Kocamın siki birden elimde kazık gibi olmuştu. Onun ruh halinden çok iyi anlıyordum. Kocam arzu ile dudaklarımı öpmeye, dilimi ağzının içerisine alıp emmeye ve ellerini mini geceliğimin eteğinin altına sokup ıslak amcığımı okşamaya başladı ve
- “Bu bir sorun değil ki…” dedi. “Kalbin benim olduğu sürece istediğin erkekle sikişebilirsin karıcığım. Yeter ki yalnız, ama yalnız beni sev. Beraber olduğun erkeklere gönlünü kaptırıp yuvamızı yıkma. Sen, her şeyden fazlası ile zevk almaya layık bir kadınsın. Sana tapıyorum aşkım…”

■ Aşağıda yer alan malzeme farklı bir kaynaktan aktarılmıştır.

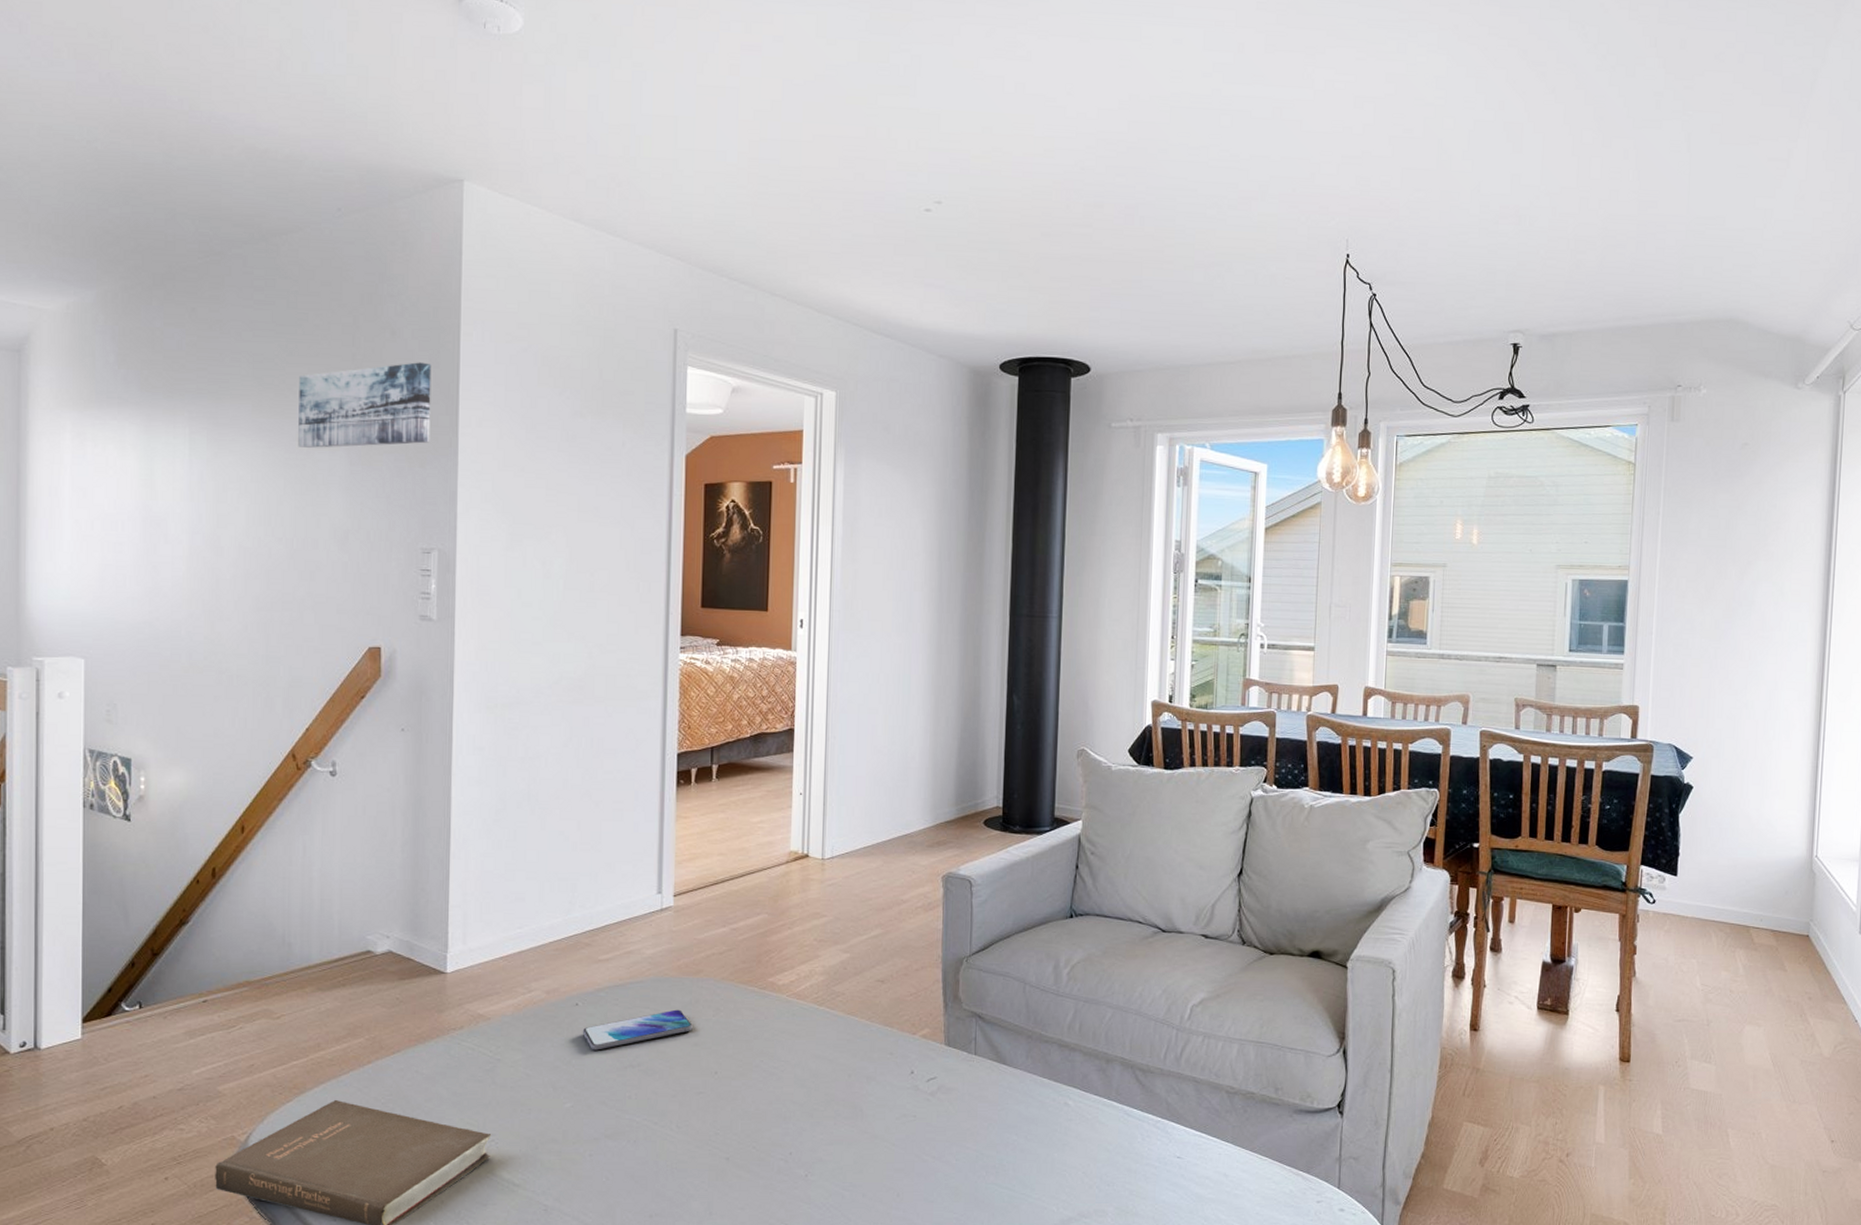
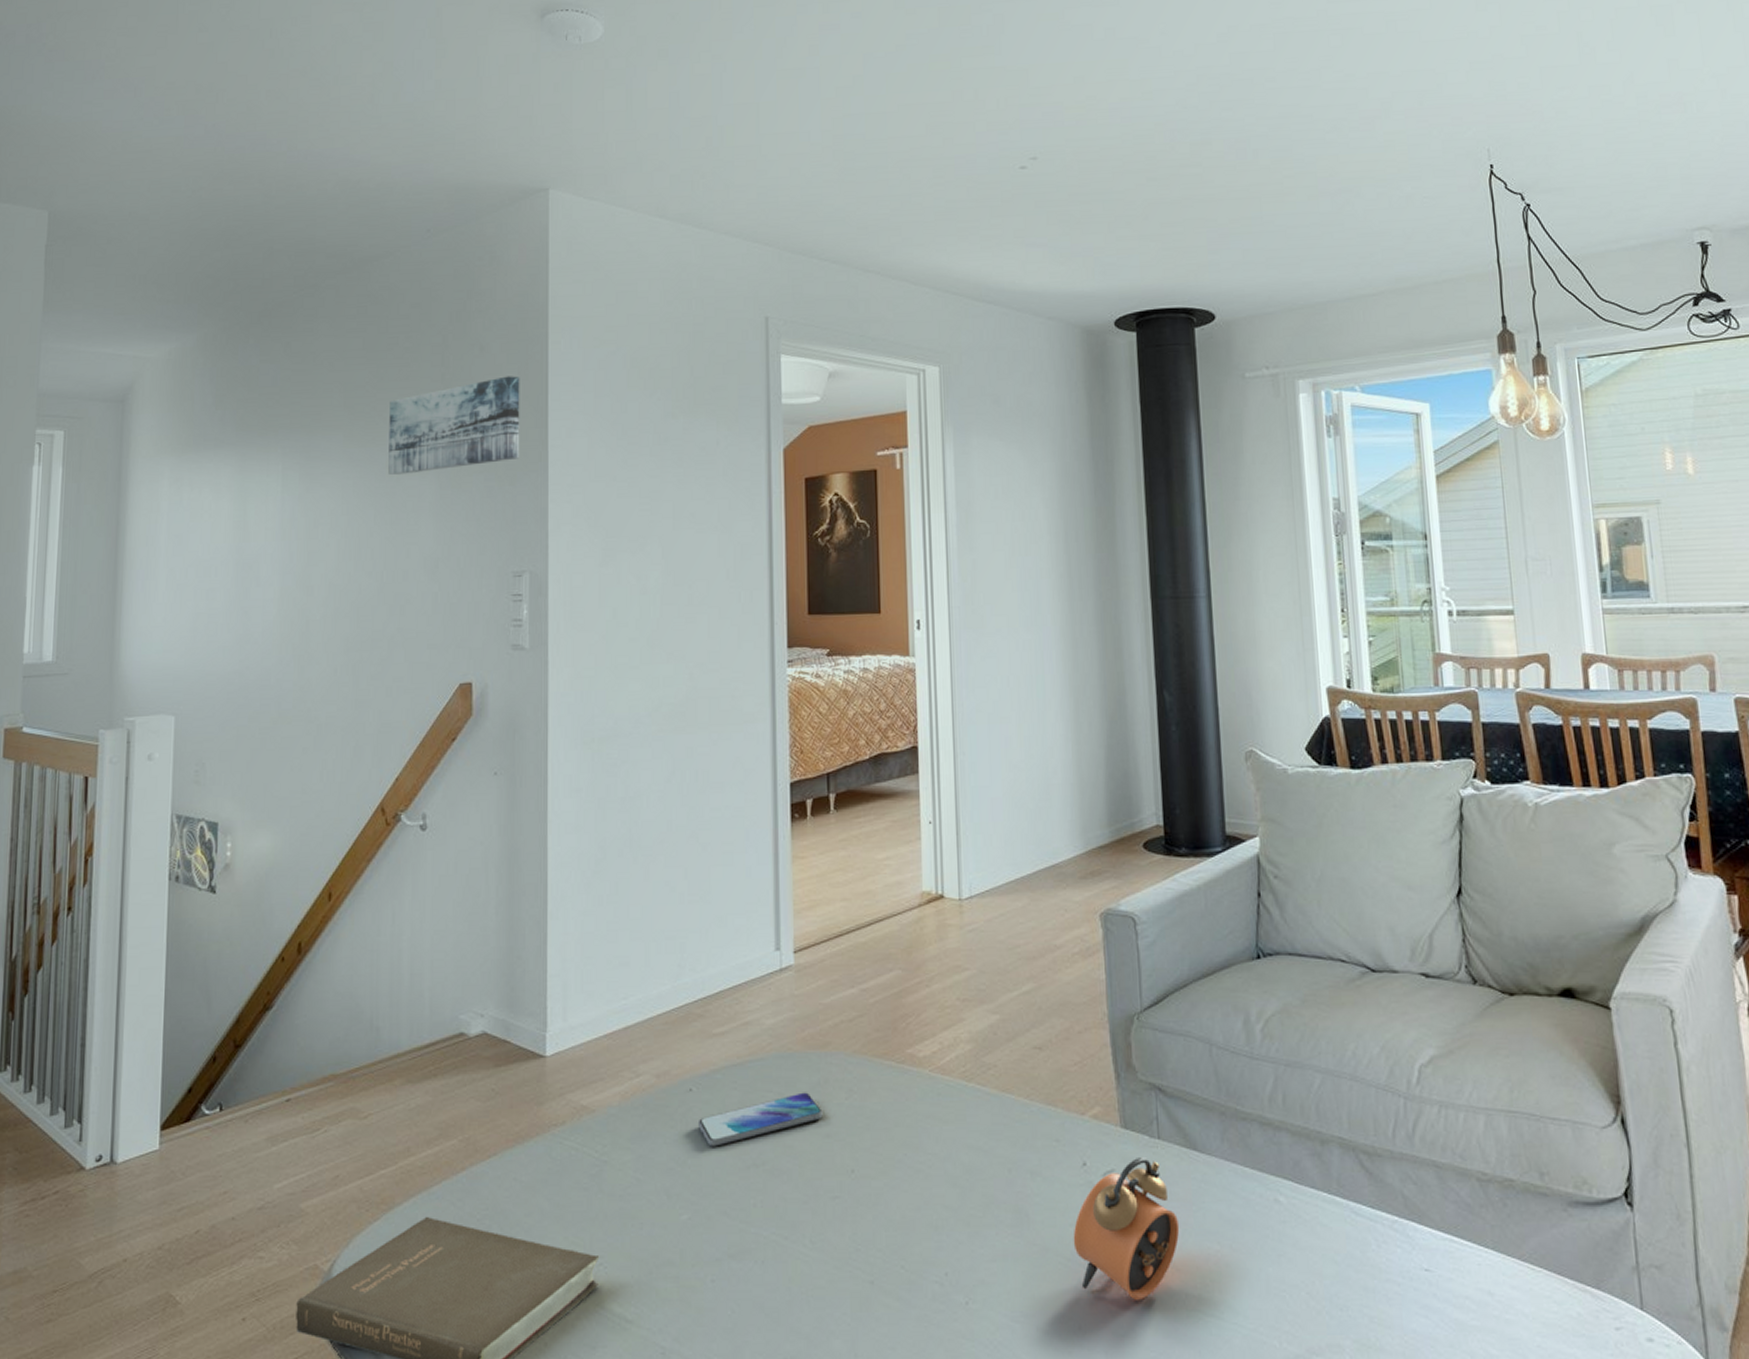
alarm clock: none [898,1068,986,1175] -> present [1073,1156,1180,1300]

- “Ben de seni çok seviyorum kocacığım, hem de her zamankinden çok seviyorum. Merak etme sevgilim… Kalbim yalnızca senin ve asla kalbimde bir başkasına yer yok. Ama amcığımda iyi siken her türlü yarağa yer var…” dedim gülerek ve pijamanın altını indirip kocamın taş kesilmiş erkekliğini hürriyetine kavuşturdum. O gece kocamla mükemmel bir sikiş daha yaşadık.
Artık kocam fetvayı vermişti. Saklı gizli iş çevirmeye gerek kalmadan, canımın istediği her erkekle beraber olabilirdim. Konuşmamızın üzerinden iki gün geçmişti ve ben hala bu fırsatı nasıl değerlendireceğimi düşünüyordum.
O gün akşam kayınpederim, kayınvalidem, kocamın henüz yeni evli kızkardeşi ve yeni damat Ercan bize misafirliğe geldiler.
Kayınpederim Kemal bey 49 yaşında, esmer, uzun boylu, yaşına rağmen atletik yapılı, kültürlü ve her zaman hayranlığımı kazanmış tam bir beyefendi. Kendisi eşim ve ailesi üzerinde otorite sahibi ve sözü geçen bir adamdır.
Kayınvalidem ise 46 yaşında oldukça sosyetik, havalı, yaşına rağmen fiziği düzgün, göğüsleri hala genç bir kızınki kadar olmasa da ona yakın derecede ve fazla sarkmamış, giyinişi ve hafif makyajı ile halen erkeklerin ilgi odağı olmasını bilen fakat benim kendisinin varlığından hiç haz etmediğim birisidir.
Akşam yemeğimizi yedikten sonra aile bireyleri ile salonda oturmuş hoş sohbet ediyor ve kaynanam ile kayınpederimin küçük münakaşalarını dinliyor, bir yandan gülüyor diğer yandan mutlu bir evlilik üzerine fikirlerimizi söylüyorduk. Kayınpederim ve kayınvalidem arasındaki münakaşalarda ben hep Kemal Beyi destekliyor onun daha çok sempatisini kazanmaya çalışıyordum.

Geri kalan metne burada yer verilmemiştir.